Among the records that follow, set down only the lines from the one containing "M1153,401L1167,456L1082,476L1070,421Z" to the one containing "M249,849L260,904L205,916L194,860Z", both included, exactly.

# # #

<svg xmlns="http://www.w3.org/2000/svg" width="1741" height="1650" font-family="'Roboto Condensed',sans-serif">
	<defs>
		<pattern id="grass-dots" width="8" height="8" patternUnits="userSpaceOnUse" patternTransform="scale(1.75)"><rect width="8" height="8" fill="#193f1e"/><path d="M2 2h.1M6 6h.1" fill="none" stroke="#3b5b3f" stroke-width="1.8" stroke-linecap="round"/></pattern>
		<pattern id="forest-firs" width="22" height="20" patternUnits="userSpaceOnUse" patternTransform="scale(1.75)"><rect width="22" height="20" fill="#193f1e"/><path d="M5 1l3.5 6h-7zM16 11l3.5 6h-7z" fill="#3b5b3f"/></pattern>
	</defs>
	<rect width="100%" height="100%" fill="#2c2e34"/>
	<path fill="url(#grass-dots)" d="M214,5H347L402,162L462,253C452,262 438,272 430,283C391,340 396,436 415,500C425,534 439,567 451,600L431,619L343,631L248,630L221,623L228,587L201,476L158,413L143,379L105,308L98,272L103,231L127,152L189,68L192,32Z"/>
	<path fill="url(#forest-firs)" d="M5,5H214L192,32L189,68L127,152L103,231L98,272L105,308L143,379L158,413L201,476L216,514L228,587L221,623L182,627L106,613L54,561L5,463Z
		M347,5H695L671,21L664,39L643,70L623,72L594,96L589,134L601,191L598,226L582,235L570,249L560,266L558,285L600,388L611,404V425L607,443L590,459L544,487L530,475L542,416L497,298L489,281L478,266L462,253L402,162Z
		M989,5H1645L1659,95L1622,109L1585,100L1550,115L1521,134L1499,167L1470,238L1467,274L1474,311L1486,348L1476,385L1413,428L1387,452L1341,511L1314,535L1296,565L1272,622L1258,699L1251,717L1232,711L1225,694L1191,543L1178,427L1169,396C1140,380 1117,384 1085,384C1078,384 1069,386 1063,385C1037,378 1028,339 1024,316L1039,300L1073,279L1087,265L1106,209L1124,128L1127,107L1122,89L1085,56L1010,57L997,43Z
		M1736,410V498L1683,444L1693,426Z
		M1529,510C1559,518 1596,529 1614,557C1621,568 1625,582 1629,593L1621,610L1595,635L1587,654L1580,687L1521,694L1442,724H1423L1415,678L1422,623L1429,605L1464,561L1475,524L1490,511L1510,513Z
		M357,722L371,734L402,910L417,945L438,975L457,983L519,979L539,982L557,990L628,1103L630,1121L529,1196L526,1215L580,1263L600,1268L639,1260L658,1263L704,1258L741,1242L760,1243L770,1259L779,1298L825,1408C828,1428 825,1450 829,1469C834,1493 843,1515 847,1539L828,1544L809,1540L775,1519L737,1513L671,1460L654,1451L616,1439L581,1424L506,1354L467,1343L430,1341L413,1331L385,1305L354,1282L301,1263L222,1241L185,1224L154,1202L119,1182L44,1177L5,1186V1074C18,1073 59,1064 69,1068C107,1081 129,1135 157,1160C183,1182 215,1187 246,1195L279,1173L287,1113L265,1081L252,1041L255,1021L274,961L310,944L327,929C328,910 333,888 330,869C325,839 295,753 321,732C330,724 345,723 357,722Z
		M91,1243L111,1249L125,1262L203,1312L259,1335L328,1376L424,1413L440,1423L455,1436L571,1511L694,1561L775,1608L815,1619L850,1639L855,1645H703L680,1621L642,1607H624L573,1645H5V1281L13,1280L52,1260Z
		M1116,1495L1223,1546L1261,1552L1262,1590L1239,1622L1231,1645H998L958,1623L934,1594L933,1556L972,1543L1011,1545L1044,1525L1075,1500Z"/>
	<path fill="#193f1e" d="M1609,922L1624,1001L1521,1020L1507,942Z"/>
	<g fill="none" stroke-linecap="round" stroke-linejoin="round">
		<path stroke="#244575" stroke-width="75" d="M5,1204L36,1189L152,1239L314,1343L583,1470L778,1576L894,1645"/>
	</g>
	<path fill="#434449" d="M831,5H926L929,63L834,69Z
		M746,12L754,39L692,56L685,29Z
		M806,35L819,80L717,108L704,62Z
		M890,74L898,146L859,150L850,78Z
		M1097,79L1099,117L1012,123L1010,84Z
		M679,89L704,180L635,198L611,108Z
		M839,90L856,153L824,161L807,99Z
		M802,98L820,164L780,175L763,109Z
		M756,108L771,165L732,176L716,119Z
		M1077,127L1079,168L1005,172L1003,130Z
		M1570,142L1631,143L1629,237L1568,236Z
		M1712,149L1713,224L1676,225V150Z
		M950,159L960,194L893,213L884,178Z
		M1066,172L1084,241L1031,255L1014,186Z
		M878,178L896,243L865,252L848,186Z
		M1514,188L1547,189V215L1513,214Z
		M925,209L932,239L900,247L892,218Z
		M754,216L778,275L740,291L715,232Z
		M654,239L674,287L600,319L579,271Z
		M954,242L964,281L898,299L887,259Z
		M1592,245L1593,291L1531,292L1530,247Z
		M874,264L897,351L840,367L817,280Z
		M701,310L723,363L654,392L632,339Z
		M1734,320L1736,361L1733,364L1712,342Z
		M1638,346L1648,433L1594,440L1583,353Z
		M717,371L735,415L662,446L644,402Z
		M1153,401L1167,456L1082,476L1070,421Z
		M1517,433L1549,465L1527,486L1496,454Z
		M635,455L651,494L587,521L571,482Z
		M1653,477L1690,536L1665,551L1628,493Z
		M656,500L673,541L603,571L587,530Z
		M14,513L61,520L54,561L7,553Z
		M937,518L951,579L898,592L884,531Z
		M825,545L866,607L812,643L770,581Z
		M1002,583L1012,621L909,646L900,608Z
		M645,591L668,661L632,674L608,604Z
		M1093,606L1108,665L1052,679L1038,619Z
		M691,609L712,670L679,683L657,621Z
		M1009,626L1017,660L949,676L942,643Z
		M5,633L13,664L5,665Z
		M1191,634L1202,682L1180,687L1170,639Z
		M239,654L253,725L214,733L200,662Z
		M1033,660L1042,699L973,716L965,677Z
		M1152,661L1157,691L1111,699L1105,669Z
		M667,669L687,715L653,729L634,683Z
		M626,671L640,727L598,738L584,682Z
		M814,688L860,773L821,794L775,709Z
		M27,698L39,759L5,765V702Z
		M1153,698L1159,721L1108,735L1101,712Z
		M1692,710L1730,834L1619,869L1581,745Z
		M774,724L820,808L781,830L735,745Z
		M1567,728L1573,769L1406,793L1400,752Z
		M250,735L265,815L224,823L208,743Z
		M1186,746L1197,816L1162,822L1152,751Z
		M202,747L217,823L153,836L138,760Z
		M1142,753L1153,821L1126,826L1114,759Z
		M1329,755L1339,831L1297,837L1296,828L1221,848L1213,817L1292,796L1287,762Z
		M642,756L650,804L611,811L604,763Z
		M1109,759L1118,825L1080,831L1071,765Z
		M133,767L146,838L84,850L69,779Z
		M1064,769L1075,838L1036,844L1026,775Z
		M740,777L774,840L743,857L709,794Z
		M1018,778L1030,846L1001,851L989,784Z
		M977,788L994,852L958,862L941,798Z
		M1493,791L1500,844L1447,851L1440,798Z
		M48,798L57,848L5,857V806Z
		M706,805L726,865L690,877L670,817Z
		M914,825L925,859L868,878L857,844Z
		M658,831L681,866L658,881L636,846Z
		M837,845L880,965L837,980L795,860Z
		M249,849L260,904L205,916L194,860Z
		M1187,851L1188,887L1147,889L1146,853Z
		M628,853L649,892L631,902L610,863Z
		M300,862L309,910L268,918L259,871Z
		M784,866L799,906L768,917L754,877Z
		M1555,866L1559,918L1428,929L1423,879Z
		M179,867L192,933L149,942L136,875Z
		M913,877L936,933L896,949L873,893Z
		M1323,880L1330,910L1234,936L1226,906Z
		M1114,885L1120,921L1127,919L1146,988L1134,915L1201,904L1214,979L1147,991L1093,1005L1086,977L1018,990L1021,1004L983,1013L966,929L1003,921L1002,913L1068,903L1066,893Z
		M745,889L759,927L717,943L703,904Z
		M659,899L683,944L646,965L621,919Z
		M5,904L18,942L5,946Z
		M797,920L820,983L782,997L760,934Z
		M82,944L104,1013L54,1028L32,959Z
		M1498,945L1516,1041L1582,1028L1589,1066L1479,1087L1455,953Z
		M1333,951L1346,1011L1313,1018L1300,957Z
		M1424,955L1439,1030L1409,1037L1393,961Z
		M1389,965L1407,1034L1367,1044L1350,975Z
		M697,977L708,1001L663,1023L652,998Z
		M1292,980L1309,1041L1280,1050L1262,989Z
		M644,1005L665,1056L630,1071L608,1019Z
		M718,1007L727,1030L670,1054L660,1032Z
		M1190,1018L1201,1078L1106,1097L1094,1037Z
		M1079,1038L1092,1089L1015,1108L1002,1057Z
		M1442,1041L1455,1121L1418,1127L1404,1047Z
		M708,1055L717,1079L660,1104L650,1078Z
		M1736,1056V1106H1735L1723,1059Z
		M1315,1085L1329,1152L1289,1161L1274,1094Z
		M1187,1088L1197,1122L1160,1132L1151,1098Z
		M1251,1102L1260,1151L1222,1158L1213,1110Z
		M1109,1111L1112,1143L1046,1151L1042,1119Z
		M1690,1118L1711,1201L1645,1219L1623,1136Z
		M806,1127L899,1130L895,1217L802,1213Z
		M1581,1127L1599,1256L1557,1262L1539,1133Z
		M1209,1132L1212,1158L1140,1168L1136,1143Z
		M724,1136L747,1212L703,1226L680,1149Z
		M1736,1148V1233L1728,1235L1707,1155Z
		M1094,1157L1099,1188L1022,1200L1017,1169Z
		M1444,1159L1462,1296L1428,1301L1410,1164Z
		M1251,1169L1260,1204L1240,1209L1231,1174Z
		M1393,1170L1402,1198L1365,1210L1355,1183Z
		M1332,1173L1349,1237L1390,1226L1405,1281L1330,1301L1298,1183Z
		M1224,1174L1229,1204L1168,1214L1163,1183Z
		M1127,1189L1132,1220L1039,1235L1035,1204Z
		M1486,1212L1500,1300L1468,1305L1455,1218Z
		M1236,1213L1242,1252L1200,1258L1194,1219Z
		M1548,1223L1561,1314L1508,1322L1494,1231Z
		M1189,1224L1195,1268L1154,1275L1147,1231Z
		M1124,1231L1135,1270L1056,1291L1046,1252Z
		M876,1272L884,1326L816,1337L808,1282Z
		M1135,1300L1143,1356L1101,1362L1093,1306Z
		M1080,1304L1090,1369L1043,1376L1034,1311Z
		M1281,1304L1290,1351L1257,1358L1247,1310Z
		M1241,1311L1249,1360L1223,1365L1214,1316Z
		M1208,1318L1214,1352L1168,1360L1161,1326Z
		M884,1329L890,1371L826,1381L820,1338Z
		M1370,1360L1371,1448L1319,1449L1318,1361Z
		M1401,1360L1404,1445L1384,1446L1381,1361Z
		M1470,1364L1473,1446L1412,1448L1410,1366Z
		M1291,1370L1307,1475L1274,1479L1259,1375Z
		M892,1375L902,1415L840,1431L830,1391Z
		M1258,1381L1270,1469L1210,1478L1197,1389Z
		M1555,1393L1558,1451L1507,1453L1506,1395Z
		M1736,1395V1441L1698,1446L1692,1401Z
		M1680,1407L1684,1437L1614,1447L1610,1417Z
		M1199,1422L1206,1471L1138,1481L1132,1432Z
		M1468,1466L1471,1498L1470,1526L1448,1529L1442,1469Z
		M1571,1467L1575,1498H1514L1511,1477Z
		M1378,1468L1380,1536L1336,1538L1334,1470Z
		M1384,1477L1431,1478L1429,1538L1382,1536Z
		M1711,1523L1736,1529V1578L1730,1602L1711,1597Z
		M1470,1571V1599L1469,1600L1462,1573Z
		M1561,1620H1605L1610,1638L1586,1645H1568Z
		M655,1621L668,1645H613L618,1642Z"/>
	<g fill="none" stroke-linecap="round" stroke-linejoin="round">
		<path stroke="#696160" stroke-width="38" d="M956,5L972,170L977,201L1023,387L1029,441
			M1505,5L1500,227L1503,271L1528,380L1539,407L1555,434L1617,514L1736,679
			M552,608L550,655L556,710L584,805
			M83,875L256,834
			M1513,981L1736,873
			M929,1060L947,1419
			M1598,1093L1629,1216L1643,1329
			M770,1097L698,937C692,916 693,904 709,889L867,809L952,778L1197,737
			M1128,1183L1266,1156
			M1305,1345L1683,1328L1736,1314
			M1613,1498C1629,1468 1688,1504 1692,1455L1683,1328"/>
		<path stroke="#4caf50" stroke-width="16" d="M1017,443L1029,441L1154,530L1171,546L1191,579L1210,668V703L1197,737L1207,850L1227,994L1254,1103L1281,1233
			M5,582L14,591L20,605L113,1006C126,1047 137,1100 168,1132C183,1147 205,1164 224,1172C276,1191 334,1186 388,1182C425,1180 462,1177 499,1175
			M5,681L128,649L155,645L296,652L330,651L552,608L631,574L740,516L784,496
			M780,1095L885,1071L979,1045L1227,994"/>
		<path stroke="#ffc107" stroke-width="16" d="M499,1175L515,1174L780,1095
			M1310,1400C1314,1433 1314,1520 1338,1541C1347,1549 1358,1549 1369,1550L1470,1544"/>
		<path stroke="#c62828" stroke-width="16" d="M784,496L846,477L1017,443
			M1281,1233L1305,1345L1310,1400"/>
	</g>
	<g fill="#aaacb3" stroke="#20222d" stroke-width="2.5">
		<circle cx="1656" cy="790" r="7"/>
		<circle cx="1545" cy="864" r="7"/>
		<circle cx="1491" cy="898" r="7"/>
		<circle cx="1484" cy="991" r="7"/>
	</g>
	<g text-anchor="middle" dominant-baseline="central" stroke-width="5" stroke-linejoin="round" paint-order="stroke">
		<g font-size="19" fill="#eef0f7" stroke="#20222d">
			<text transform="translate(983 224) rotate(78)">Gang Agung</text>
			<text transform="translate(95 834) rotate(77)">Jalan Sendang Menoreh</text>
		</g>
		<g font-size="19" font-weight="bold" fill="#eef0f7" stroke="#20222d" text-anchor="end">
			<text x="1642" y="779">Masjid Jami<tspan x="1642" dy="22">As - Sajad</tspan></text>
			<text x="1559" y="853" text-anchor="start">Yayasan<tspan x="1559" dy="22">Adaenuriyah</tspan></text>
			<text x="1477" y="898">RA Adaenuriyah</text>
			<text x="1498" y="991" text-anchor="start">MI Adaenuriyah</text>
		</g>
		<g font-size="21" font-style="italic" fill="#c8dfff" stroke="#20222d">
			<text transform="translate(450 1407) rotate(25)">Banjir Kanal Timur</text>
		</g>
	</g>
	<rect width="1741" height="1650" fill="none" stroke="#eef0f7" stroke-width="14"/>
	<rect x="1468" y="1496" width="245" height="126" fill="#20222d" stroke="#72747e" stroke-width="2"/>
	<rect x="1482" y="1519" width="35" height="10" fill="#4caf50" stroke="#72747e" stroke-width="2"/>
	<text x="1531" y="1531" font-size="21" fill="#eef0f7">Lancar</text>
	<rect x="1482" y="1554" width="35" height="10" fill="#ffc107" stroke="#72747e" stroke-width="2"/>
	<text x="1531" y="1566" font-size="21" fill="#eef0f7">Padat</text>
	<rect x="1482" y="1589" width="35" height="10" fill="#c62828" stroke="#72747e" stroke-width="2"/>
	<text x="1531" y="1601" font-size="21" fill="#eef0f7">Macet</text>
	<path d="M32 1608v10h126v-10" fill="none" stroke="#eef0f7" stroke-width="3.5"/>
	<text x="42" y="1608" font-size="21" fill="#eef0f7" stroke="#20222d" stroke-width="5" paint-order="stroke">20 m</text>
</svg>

# # #

**Response to the exercise:**
		M1153,401L1167,456L1082,476L1070,421Z
		M1517,433L1549,465L1527,486L1496,454Z
		M635,455L651,494L587,521L571,482Z
		M1653,477L1690,536L1665,551L1628,493Z
		M656,500L673,541L603,571L587,530Z
		M14,513L61,520L54,561L7,553Z
		M937,518L951,579L898,592L884,531Z
		M825,545L866,607L812,643L770,581Z
		M1002,583L1012,621L909,646L900,608Z
		M645,591L668,661L632,674L608,604Z
		M1093,606L1108,665L1052,679L1038,619Z
		M691,609L712,670L679,683L657,621Z
		M1009,626L1017,660L949,676L942,643Z
		M5,633L13,664L5,665Z
		M1191,634L1202,682L1180,687L1170,639Z
		M239,654L253,725L214,733L200,662Z
		M1033,660L1042,699L973,716L965,677Z
		M1152,661L1157,691L1111,699L1105,669Z
		M667,669L687,715L653,729L634,683Z
		M626,671L640,727L598,738L584,682Z
		M814,688L860,773L821,794L775,709Z
		M27,698L39,759L5,765V702Z
		M1153,698L1159,721L1108,735L1101,712Z
		M1692,710L1730,834L1619,869L1581,745Z
		M774,724L820,808L781,830L735,745Z
		M1567,728L1573,769L1406,793L1400,752Z
		M250,735L265,815L224,823L208,743Z
		M1186,746L1197,816L1162,822L1152,751Z
		M202,747L217,823L153,836L138,760Z
		M1142,753L1153,821L1126,826L1114,759Z
		M1329,755L1339,831L1297,837L1296,828L1221,848L1213,817L1292,796L1287,762Z
		M642,756L650,804L611,811L604,763Z
		M1109,759L1118,825L1080,831L1071,765Z
		M133,767L146,838L84,850L69,779Z
		M1064,769L1075,838L1036,844L1026,775Z
		M740,777L774,840L743,857L709,794Z
		M1018,778L1030,846L1001,851L989,784Z
		M977,788L994,852L958,862L941,798Z
		M1493,791L1500,844L1447,851L1440,798Z
		M48,798L57,848L5,857V806Z
		M706,805L726,865L690,877L670,817Z
		M914,825L925,859L868,878L857,844Z
		M658,831L681,866L658,881L636,846Z
		M837,845L880,965L837,980L795,860Z
		M249,849L260,904L205,916L194,860Z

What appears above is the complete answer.